You are underage for such content
The year I turned 16, my parents finally bought a new computer to replace our 8-year-old dinosaur. I went straight from Windows 3.1 and using MS-DOS to input commands to play games from a floppy disk, to Windows 98 Second Edition (with USB support no less). The biggest change it wrought in my life, however, was the Internet.
Before, going online for me was a rare event, something that only happened at my mum’s office or occasionally at cyber-cafes. I didn’t like going to cyber-cafes because those places were the stronghold of teenage boys beating the virtual crap out of each other, while uttering swear words as though they were combat spells or cheat codes. So when our new computer arrived, I guarded it jealously, because it contained the secrets to life, boys, and free mp3s. I discovered many things about the world and myself from it, and one of the things I stumbled upon was ICQ Planetout.
ICQ Planetout was my first encounter with a gay site. More correctly, it is a portal for those of the LGBT (lesbian, gay, bisexual, transgender) camp. It was as good as any in being my introduction to the LGBT lifestyle. The one feature which really caught my attention was the comics page, probably because of my short attention span.
Through those comics I understood that the lives of gays and lesbians aren’t much different from those of ‘mainstream’ families.

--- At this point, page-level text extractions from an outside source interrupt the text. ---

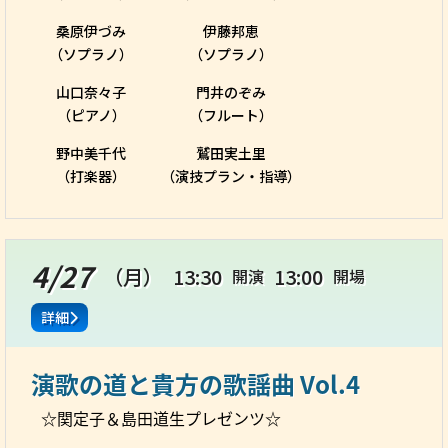
桑原伊づみ
伊藤邦恵
（ソプラノ）
（ソプラノ）
山口奈々子
門井のぞみ
（ピアノ）
（フルート）
野中美千代
鷲田実土里
（打楽器）
（演技プラン・指導）
4/27
（月）
13:30
13:00
開演
開場
詳細
演歌の道と貴方の歌謡曲 Vol.4
☆関定子＆島田道生プレゼンツ☆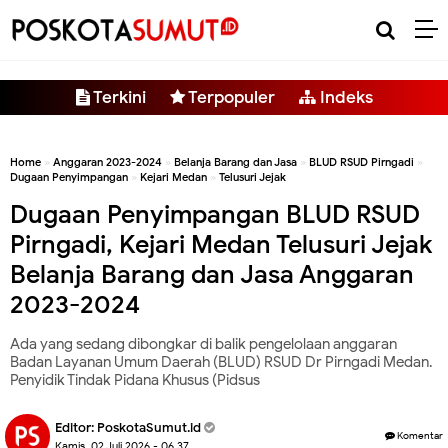
-->
Terkini
Terpopuler
Indeks
Home
»
Anggaran 2023-2024
»
Belanja Barang dan Jasa
»
BLUD RSUD Pirngadi
»
Dugaan Penyimpangan
»
Kejari Medan
»
Telusuri Jejak
Dugaan Penyimpangan BLUD RSUD
Pirngadi, Kejari Medan Telusuri Jejak
Belanja Barang dan Jasa Anggaran
2023-2024
Ada yang sedang dibongkar di balik pengelolaan anggaran
Badan Layanan Umum Daerah (BLUD) RSUD Dr Pirngadi Medan.
Penyidik Tindak Pidana Khusus (Pidsus
Editor:
PoskotaSumut.id
Komentar
Kamis, 02 Juli 2026 - 06.37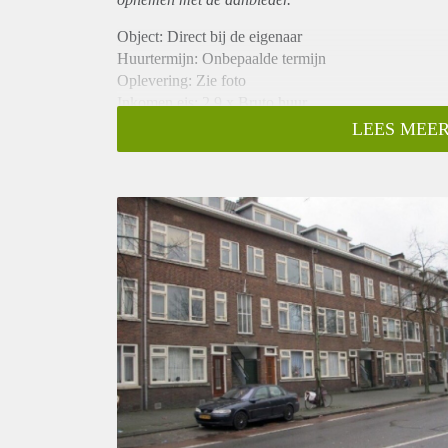
Object: Direct bij de eigenaar
Huurtermijn: Onbepaalde termijn
Oplevering: Zie foto
Inkomen eis: 2,9 x Bruto huur
Garantiestelling mogelijk: Ja
LEES MEER
Borg: 1 Maand
Bemiddeling kosten: Nee
Woningdelers toegestaan: Ja
Huisdieren toegestaan: Afhankelijk van de Eigenaar
Huurtoeslag grens: Nee
Geschikt voor studenten: Afhankelijk van de Eigena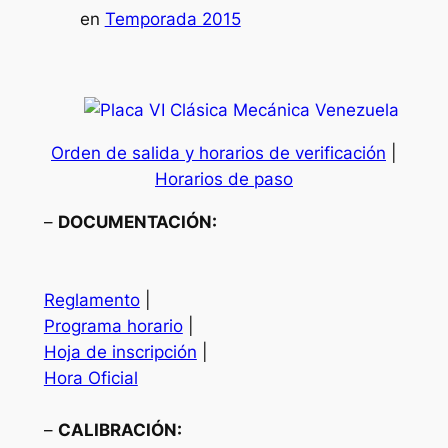
en
Temporada 2015
Orden de salida y horarios de verificación
|
Horarios de paso
–
DOCUMENTACIÓN:
Reglamento
|
Programa horario
|
Hoja de inscripción
|
Hora Oficial
–
CALIBRACIÓN: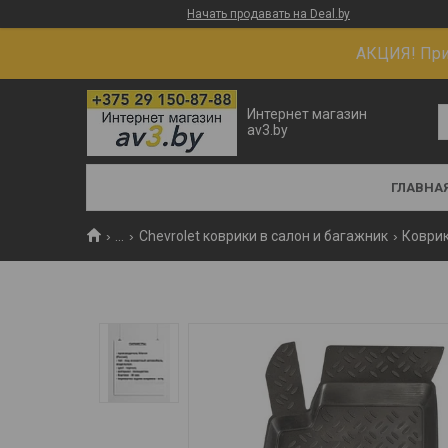
Начать продавать на Deal.by
АКЦИЯ! При 
Интернет магазин
av3.by
ГЛАВНА
...
Chevrolet коврики в салон и багажник
Коврик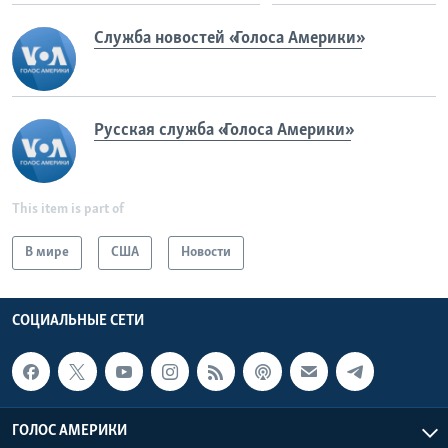
Служба новостей «Голоса Америки»
Русская служба «Голоса Америки»
This item is part of
В мире
США
Новости
СОЦИАЛЬНЫЕ СЕТИ
ГОЛОС АМЕРИКИ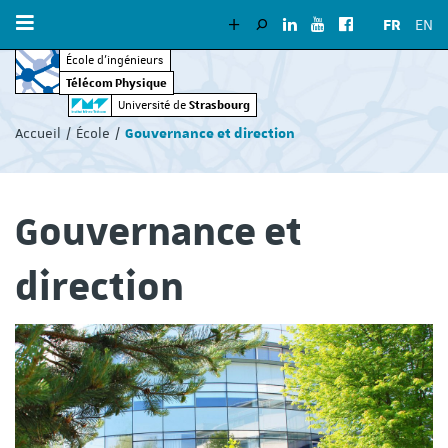
FR
EN
École d’ingénieurs
Télécom Physique
Vous
Strasbourg
Université de
êtes
Accueil
École
Gouvernance et direction
ici
:
Gouvernance et
direction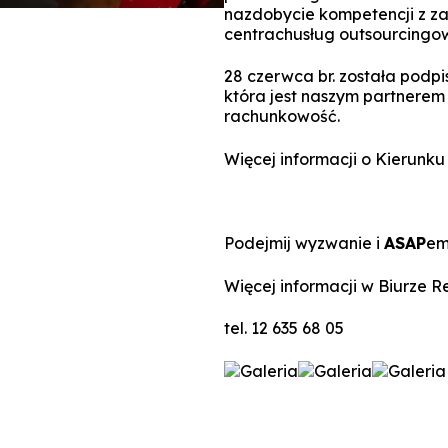
nazdobycie kompetencji z z
centrachusług outsourcingo
28 czerwca br. została podpi
która jest naszym partnerem 
rachunkowość.
Więcej informacji o Kierunku
Podejmij wyzwanie i
ASAP
em
Więcej informacji w Biurze Re
tel. 12 635 68 05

ICQ Planetout is an American site, so obviously the comics focused on American gays and their (more liberal) lives. But the themes the comics explored made sense to me, a heterosexual Asian girl. The comic characters set up home together, they started business ventures, went out, made out, broke up, made up, had babies, and campaigned against Bush in the 2004 elections. All the above could have been done by anyone, straight or gay. The only difference is who they do it with.
Go to the site and see for yourself. My personal favourite was ‘Ethan Green’, but the artist has gone on a very long sabbatical. ‘A Couple of Guys’ is full of puns, and the artist, Dave Brosseau, was the first online entity I ever sent an email to. Meaning he was the first person whom I didn’t know in real life to receive an email from me. It was a big deal for me when he replied. It was almost like getting an autographed photo of my idol, it was proof that I mattered as a fan and a reader.
I don’t know if the site made me a fag hag. Not that I hang out with gay men (don’t know any), but I know the parlance and I understand a bit of their history and symbols: Stonewall, the rainbow flag, pink triangle. I wonder what the reaction would be if I had tried to access that site while using a school computer in JC. Would I get the infamous MOE “Access Denied!” screen? Would that make me a subversive underage individual trying to view content for which she is not deemed mature enough? Then when am I mature enough to see such content, or is it in my best interests that I never see such content for fear that I might engage in activities that go against “family values”?
I’m really angered by the reaction of the population jumping on the Gay=Aids bandwagon. LGBTs aren’t all the disease-bearing hedonists you think they are. But I guess you didn’t have the Internet at 16 to help you understand that.